For outdoor networks, we have a supply of equipment salvaged from the old MetroFi network, the aborted municipal wireless network that once covered patches of Portland. MetroFi failed because the company's management was incompetent - their wireless devices, though large, heavy, and sometimes difficult to mount, seem to work reasonably well when deployed densely enough. We have one network so far (2012) of a few of them near Arbor Lodge Park in North Portland, and another network on the way. We'd love to restore this hardware to again serve the public. We might need help with funding the mounting hardware for these.
Four or five years ago, we recommended Soekris-based AccessPoints - $500 per device, complete with radios and antennas. In 2012, there are better cheaper options. These days, we would recommend a Ubiquiti Bullet M2HP (~$80), an 802.11n-capable device that can screw right onto an outdoor antenna. We would need the node host to fund these. However, they work well and are much easier to mount than a MetroFi SkyPilot device -- and less apt to pull your chimney down.

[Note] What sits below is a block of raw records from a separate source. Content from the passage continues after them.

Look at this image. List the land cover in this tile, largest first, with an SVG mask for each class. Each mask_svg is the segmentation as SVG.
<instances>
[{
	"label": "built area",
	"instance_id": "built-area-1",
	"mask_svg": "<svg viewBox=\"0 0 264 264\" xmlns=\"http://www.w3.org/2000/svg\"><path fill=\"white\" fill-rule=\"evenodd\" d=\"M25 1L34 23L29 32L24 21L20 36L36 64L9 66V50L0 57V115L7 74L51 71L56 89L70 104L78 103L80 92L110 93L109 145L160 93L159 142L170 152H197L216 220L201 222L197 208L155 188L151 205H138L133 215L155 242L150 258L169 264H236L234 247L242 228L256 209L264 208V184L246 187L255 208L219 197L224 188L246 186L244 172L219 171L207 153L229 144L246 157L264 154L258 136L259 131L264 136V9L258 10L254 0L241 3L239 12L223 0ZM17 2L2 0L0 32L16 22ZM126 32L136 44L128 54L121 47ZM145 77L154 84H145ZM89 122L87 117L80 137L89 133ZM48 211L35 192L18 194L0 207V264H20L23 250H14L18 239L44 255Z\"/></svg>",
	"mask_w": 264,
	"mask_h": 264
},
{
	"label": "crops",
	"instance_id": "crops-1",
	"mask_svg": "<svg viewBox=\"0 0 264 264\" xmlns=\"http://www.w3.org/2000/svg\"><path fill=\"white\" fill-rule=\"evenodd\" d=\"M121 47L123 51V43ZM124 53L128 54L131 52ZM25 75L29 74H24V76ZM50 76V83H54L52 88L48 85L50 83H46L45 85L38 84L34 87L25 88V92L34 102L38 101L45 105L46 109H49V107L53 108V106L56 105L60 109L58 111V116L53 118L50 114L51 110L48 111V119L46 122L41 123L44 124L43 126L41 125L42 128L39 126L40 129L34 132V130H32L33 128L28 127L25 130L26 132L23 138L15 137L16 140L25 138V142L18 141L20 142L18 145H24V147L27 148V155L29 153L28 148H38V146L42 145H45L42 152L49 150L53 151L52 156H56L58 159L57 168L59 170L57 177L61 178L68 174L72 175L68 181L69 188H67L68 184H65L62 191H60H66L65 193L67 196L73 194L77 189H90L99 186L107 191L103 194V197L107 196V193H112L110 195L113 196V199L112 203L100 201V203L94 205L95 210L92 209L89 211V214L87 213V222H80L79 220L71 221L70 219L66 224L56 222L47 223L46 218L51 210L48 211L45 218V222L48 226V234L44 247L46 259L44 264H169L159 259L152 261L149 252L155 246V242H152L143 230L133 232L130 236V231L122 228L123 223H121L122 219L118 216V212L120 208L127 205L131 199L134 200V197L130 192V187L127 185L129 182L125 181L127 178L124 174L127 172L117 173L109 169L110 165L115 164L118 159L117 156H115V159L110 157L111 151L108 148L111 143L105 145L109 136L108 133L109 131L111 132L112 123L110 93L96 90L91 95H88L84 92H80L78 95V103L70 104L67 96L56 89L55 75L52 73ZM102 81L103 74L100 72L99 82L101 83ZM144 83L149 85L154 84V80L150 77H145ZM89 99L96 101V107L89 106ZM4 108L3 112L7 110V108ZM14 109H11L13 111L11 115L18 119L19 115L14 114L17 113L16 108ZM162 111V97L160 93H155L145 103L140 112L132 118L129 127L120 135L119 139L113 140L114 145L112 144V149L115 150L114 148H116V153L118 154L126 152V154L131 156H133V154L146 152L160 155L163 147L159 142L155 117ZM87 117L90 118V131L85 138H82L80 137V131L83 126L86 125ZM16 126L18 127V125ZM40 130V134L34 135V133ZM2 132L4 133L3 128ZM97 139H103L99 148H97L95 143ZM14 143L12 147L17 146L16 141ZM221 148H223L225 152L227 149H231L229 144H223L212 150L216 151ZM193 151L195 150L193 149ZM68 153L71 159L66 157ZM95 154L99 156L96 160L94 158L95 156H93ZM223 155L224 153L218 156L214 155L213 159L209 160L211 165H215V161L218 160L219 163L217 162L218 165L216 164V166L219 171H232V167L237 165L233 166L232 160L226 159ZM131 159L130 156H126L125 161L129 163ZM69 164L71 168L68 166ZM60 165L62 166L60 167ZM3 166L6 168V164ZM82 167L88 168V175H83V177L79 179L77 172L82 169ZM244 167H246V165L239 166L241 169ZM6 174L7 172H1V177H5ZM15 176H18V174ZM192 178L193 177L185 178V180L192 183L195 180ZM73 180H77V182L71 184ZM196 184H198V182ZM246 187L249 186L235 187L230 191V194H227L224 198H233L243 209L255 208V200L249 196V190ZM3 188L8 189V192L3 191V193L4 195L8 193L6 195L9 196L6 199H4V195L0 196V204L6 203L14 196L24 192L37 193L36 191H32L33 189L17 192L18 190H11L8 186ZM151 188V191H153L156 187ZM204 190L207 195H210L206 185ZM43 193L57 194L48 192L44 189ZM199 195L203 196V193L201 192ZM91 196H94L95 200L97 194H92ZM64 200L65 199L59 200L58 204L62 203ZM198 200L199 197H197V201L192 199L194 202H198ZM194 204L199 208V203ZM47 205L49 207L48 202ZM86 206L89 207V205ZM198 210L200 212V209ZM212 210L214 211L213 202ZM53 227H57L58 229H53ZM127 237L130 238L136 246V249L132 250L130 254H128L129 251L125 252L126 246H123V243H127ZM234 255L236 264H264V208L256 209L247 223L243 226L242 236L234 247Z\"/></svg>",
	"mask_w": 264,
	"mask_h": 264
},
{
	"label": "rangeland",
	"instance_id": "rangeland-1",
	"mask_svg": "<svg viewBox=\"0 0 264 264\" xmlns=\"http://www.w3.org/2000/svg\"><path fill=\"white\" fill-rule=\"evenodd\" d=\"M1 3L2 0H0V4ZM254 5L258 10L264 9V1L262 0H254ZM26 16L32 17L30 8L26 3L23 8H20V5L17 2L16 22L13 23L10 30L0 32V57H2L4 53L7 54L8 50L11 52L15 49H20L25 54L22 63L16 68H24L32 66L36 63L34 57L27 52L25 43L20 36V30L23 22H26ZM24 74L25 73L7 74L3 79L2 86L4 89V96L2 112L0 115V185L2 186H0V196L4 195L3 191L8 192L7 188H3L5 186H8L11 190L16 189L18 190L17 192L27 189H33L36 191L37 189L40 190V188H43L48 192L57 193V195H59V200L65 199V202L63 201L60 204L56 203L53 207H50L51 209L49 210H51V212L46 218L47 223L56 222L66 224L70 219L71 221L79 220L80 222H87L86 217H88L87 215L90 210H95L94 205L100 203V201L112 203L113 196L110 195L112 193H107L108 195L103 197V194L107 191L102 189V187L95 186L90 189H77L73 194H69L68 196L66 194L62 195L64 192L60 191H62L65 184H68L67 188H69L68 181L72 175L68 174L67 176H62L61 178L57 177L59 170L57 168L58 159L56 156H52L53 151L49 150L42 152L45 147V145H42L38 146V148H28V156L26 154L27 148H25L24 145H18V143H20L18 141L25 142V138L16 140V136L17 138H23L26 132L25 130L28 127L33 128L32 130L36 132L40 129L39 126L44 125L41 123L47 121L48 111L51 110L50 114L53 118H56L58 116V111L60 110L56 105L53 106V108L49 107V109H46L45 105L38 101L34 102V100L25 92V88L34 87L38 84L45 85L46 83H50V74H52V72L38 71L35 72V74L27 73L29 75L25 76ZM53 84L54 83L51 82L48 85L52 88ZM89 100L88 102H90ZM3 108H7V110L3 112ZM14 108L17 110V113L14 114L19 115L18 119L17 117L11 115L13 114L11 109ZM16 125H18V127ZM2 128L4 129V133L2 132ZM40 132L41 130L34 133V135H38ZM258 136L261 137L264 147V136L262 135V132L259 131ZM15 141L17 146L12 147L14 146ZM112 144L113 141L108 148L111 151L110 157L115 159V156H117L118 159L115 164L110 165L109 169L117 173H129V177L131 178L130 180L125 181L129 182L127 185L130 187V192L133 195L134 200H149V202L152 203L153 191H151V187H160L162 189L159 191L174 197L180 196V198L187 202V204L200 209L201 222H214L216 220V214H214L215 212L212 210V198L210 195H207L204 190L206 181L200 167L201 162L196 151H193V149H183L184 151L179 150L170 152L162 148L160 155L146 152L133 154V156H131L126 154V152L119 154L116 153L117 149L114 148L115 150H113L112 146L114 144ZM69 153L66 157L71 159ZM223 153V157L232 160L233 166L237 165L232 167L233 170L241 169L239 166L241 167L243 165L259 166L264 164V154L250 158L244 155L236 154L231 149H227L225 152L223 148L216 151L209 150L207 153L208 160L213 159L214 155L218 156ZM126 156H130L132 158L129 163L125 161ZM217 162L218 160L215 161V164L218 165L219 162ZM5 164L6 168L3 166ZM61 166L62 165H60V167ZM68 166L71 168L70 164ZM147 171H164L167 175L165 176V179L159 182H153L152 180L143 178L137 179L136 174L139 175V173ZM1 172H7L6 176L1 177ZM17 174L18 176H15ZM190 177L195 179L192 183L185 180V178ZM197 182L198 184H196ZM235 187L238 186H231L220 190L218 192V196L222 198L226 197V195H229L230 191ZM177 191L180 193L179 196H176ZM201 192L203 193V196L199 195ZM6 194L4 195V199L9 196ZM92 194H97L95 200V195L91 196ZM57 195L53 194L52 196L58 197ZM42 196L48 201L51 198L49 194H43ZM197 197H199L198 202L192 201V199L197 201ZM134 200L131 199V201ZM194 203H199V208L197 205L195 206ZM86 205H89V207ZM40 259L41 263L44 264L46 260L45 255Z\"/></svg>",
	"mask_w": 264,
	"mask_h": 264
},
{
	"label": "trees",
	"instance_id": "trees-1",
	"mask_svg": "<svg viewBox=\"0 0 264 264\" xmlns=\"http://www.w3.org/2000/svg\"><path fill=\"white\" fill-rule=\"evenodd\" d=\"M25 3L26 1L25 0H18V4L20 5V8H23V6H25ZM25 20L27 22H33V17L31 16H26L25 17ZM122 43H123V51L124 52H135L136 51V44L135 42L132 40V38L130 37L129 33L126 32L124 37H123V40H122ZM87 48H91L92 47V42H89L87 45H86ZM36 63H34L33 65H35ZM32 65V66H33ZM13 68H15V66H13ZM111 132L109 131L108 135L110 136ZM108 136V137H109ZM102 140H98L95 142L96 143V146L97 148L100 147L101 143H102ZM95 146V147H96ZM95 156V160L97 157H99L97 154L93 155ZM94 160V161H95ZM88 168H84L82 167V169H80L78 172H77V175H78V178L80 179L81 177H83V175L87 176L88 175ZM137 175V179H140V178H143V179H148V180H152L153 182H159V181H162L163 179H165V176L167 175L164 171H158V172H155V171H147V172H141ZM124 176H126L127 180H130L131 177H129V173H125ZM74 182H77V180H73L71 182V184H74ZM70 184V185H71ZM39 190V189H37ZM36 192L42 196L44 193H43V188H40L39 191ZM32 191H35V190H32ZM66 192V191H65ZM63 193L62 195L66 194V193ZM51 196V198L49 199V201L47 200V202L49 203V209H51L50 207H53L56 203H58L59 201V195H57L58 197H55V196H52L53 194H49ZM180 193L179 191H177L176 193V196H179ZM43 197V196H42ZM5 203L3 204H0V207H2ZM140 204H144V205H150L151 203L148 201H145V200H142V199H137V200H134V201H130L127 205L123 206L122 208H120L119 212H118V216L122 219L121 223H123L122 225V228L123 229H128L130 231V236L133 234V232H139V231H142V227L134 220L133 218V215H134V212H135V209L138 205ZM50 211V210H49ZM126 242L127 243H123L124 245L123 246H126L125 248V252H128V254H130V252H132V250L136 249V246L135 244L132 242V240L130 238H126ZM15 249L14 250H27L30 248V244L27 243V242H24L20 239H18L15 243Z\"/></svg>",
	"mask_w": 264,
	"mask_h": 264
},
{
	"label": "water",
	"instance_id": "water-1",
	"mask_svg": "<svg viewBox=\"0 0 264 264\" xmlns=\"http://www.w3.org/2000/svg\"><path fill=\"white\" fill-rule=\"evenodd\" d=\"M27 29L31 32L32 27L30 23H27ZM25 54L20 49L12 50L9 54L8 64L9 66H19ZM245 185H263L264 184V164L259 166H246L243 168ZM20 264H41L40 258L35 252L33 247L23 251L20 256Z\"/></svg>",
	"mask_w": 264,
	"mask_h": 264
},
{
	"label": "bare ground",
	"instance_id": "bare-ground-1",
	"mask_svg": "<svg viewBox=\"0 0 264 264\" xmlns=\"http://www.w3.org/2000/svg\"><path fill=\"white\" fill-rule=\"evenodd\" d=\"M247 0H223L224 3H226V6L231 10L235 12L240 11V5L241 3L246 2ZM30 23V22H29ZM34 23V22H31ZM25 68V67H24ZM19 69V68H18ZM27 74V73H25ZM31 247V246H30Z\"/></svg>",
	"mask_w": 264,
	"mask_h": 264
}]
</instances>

We have a limited supply of Alix 2D13 hardware that can be used for indoor "gateway" devices for outdoor networks. With funding, we can buy more (~$115).
The Personal Telco Project develops and deploys its own custom firmware for its networks. This software allows us to manage the networks, to keep track of how heavily the networks are being used, and to identify and block "abusers". This is the primary "value-add" that Personal Telco can provide over self-managed networks.
In our experience, and open wifi networks become more and more rare, open networks will eventually be abused by one or more users. Typically the abuse will be in the form of BitTorrent or similar peer-to-peer software. The "abuser" typically doesn't understand that they are making the network difficult or even impossible for others to use. Our capacity to block them provides a feedback mechanism that helps them realize their activity is rude and inconveniences others. We've found that people are usually quite happy to have access to an open wifi network, and that withdrawing that access is a powerful corrective. Once network abusers learn the error of their ways, they can return to productive co-existence with their neighbors.
Our newer firmware deployments also provide IPv6 connectivity, a "splash page", and a "virtual mesh network" of participating Personal Telco nodes. The splash page provides a way of identifying the host of the network, so visitors on your node know who to thank!